##### Excerpt #####

If you ever find yourself in this fine town, make your way out to the Sweet Water Tavern. There you should order the pasta jambalaya. ANNNND... the Ghost Town Pumpkin Beer.
First off, it's a really good pumpkin beer. And I should know because I've had a lot of pumpkin beers. Well, not like a whole lot, but probably more than you, bitch. Anyway, this is the best part. The glass came with the rim dipped in graham cracker crumbs! Like a fucking pie crust. It was genius. So delicious.
As soon as I get home, I'm perfecting this on my own. Who wants to come to my pumpkin beer party?
If you haven't ever seen Dave Chapelle's Block Party, I suggest you go rent it immediately and bask in it. Just bask. I rented it last night when Blockbuster didn't have Strangers with Candy (so lame). So now I'm sitting home alone with a bottle of Patrón chilling in the freezer thoroughly enjoying myself. I got dressed up for no reason, fried some dinner in butter and life is good.

#####

**Exercise tasks:**
a – In the blog post about the tavern, list every food or drink item named in the paragraphs from "If you ever find yourself" through "my pumpkin beer party?"
b – According to the blog post, why did the writer rent Dave Chapelle's Block Party last night?

##### Data rows #####

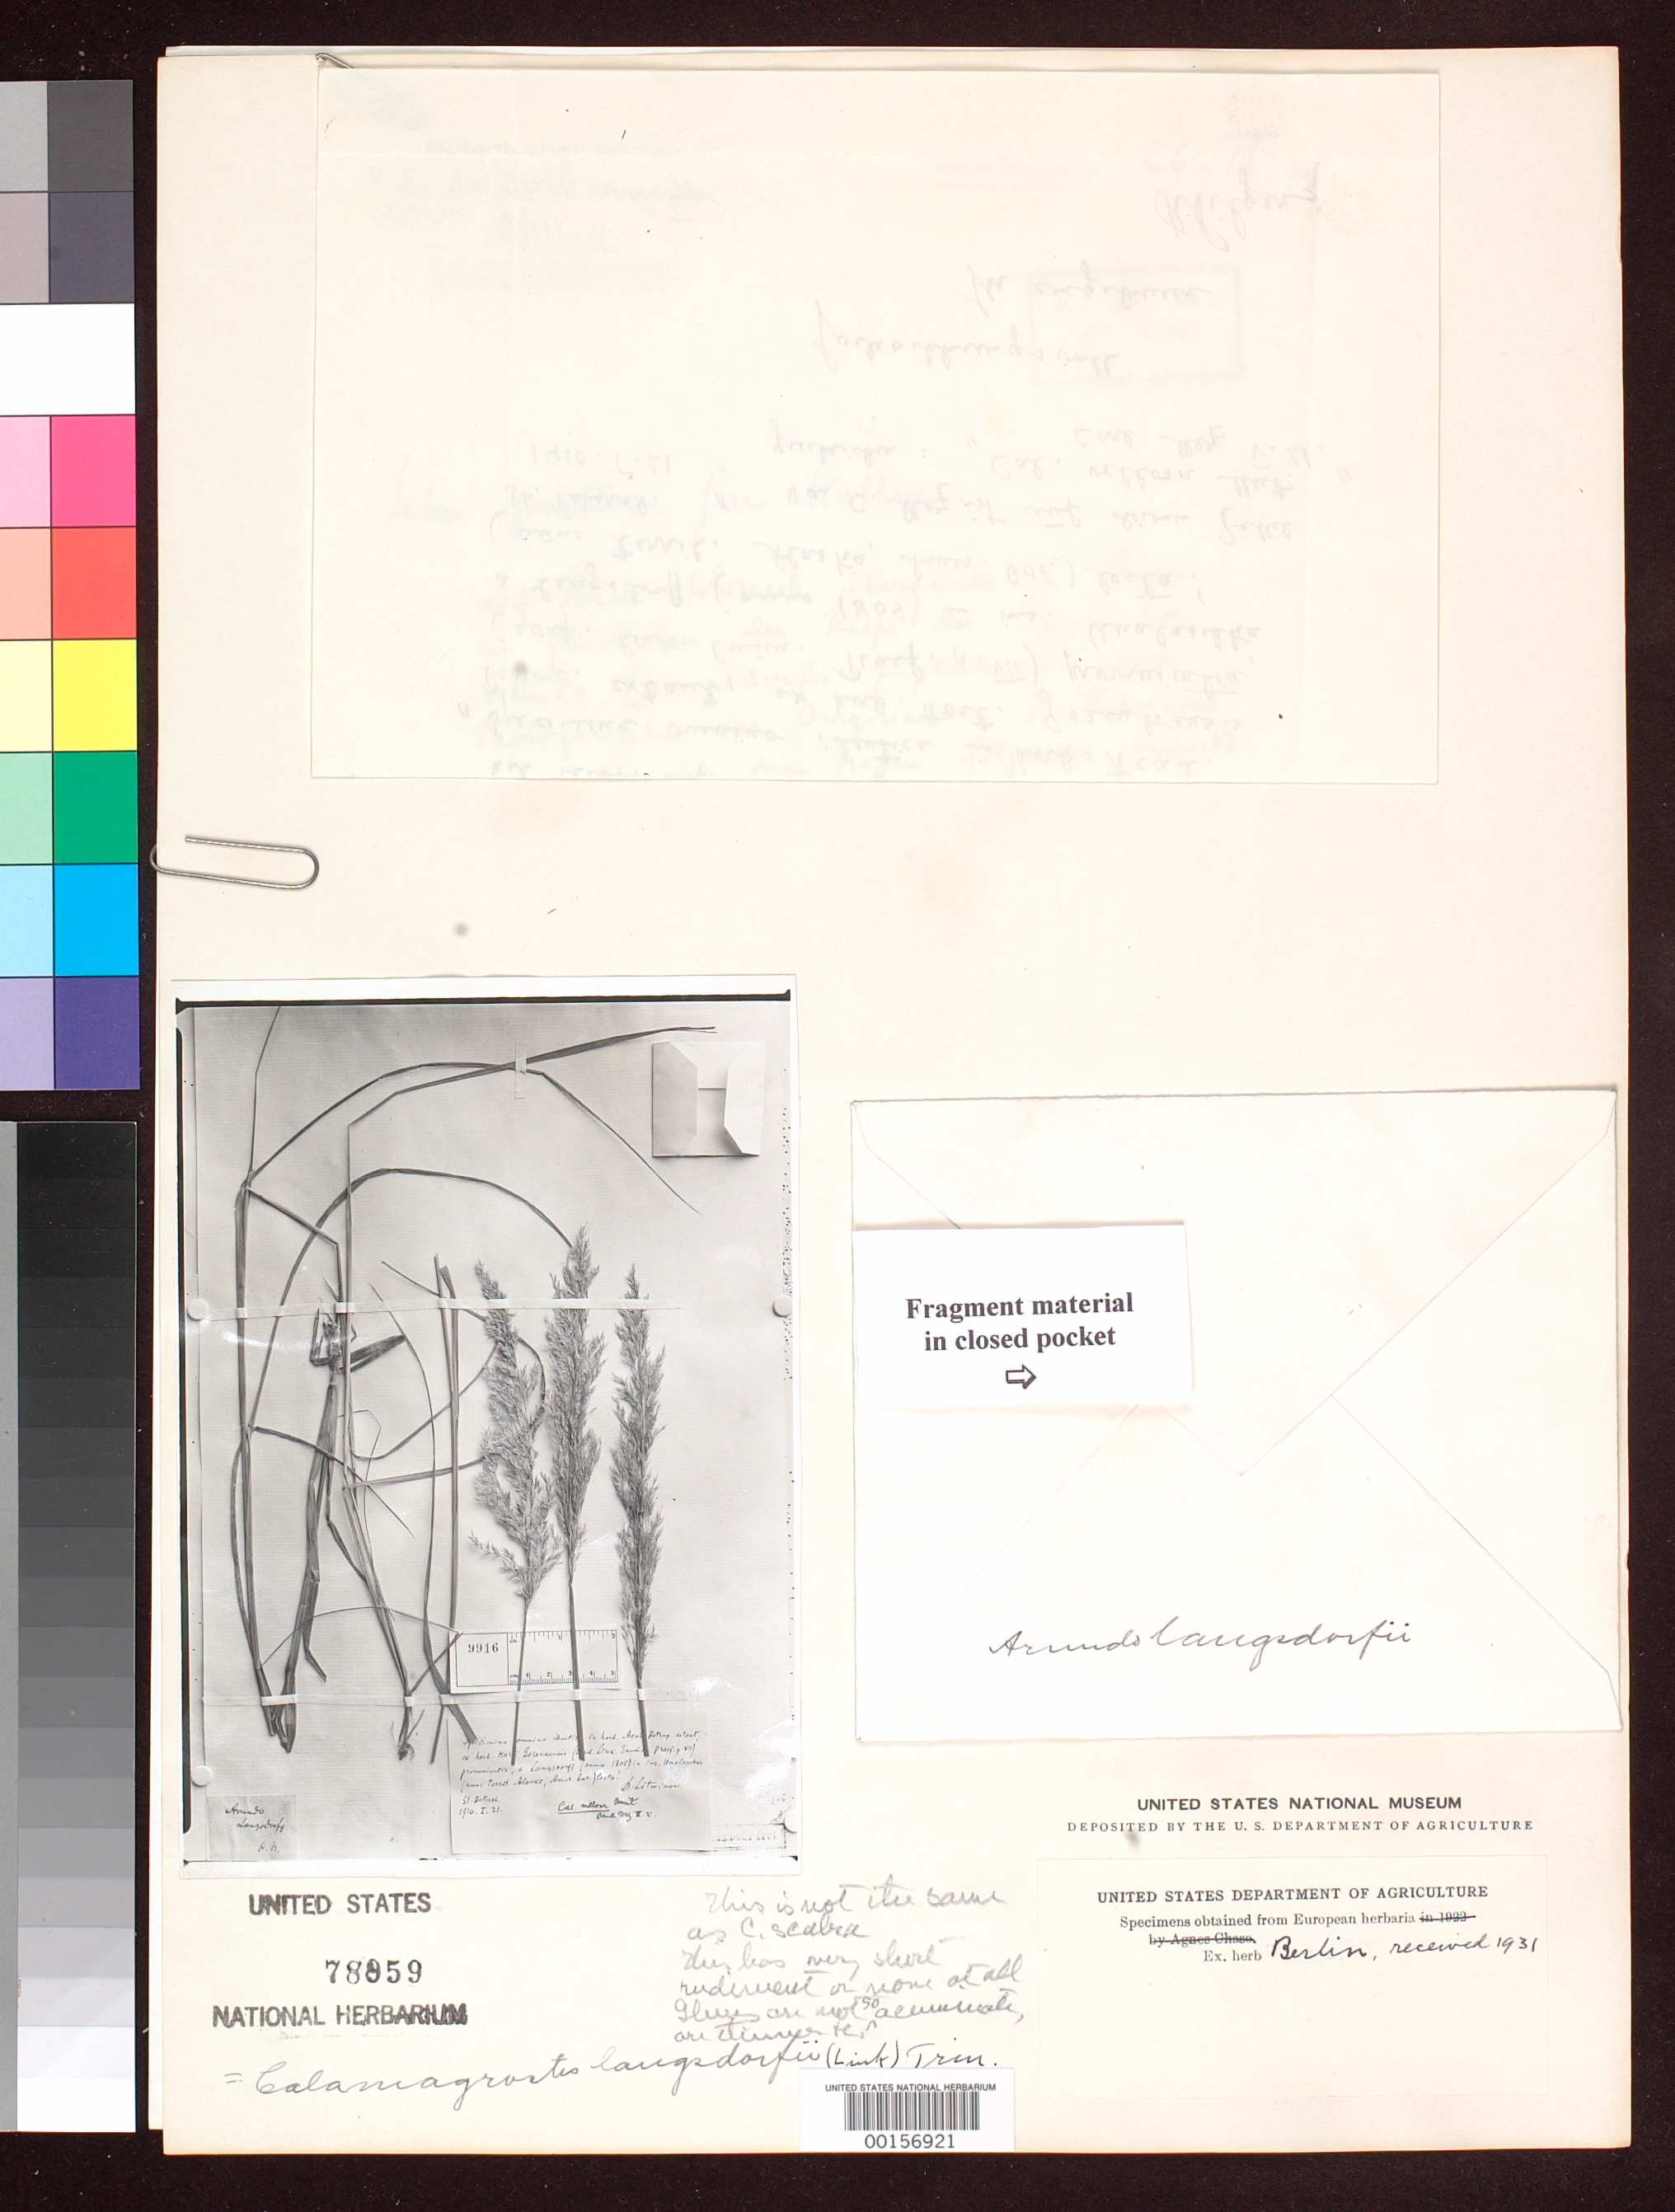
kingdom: Plantae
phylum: Tracheophyta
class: Liliopsida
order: Poales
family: Poaceae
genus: Arundo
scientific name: Arundo langsdorfii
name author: Linke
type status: Type Fragment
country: United States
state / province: Alaska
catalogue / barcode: US 78859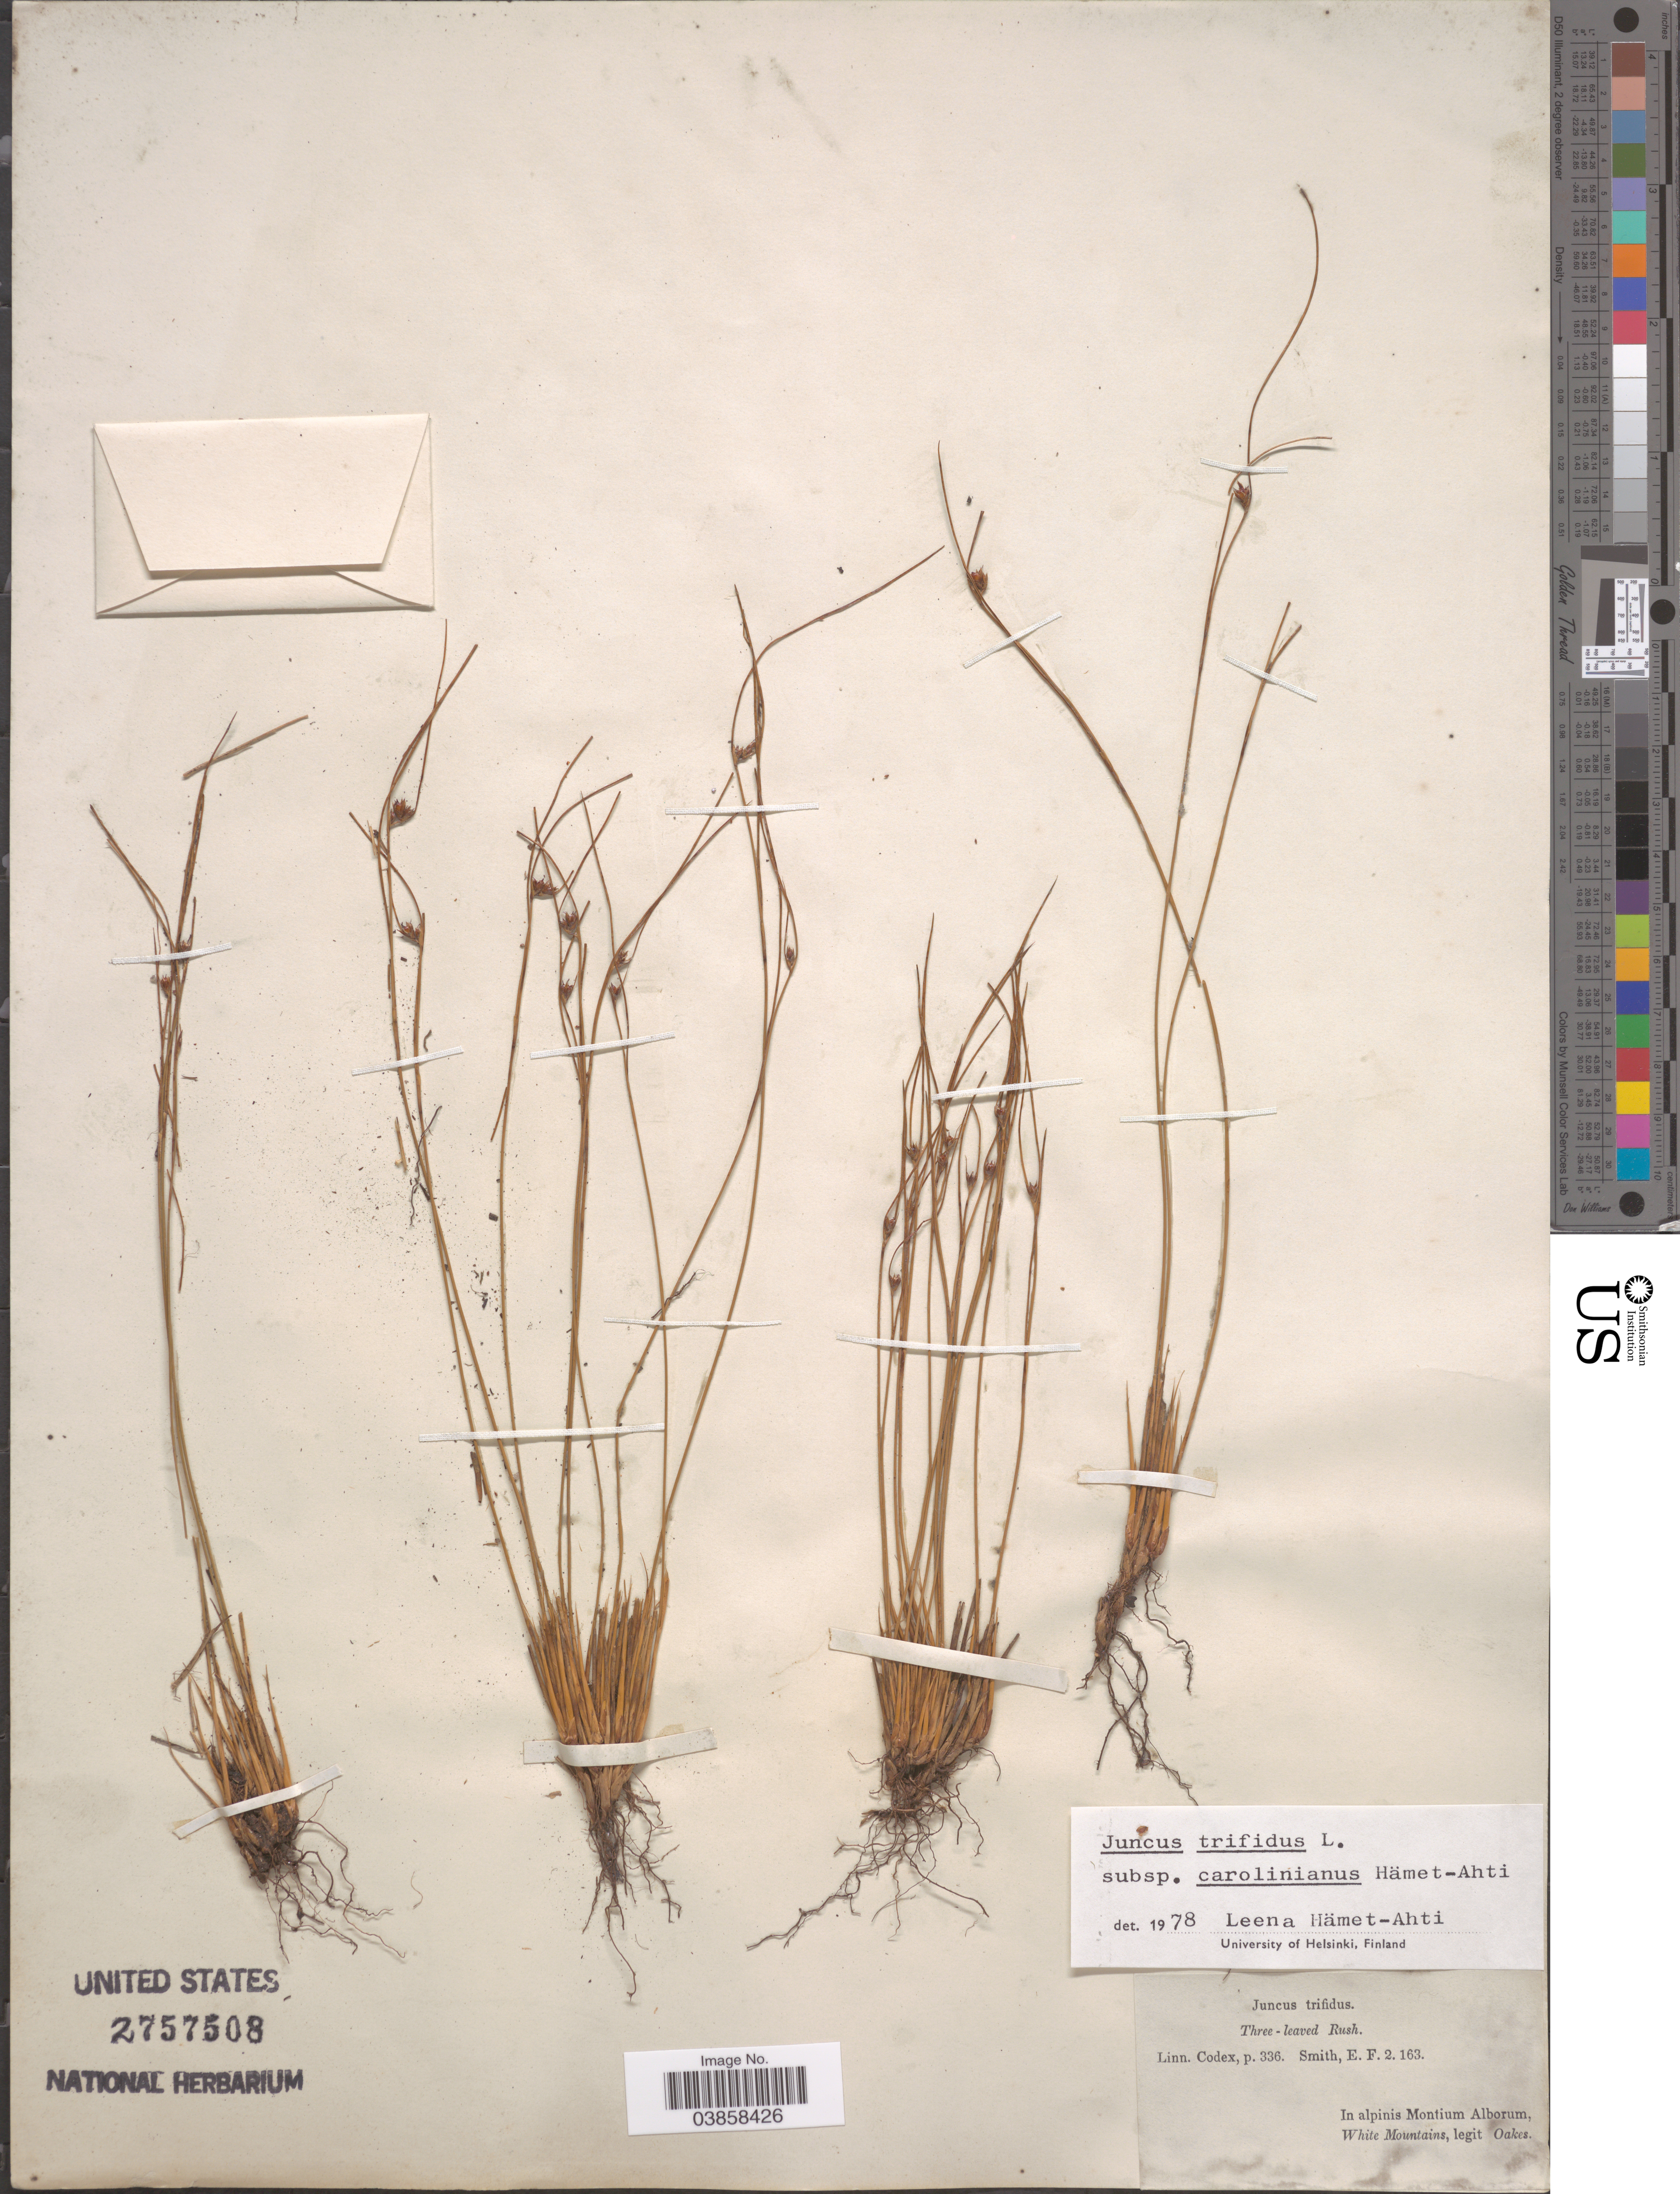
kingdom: Plantae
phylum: Tracheophyta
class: Liliopsida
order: Poales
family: Juncaceae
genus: Juncus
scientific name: Juncus trifidus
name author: L.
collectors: -. Oakes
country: United States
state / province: New Hampshire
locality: In alpinis Montium lborum, White Mountains.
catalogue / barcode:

#####

**Outputs in order:**
a –
- pasta jambalaya
- Ghost Town Pumpkin Beer
- graham cracker crumbs

b – The writer rented it because Blockbuster didn't have Strangers with Candy.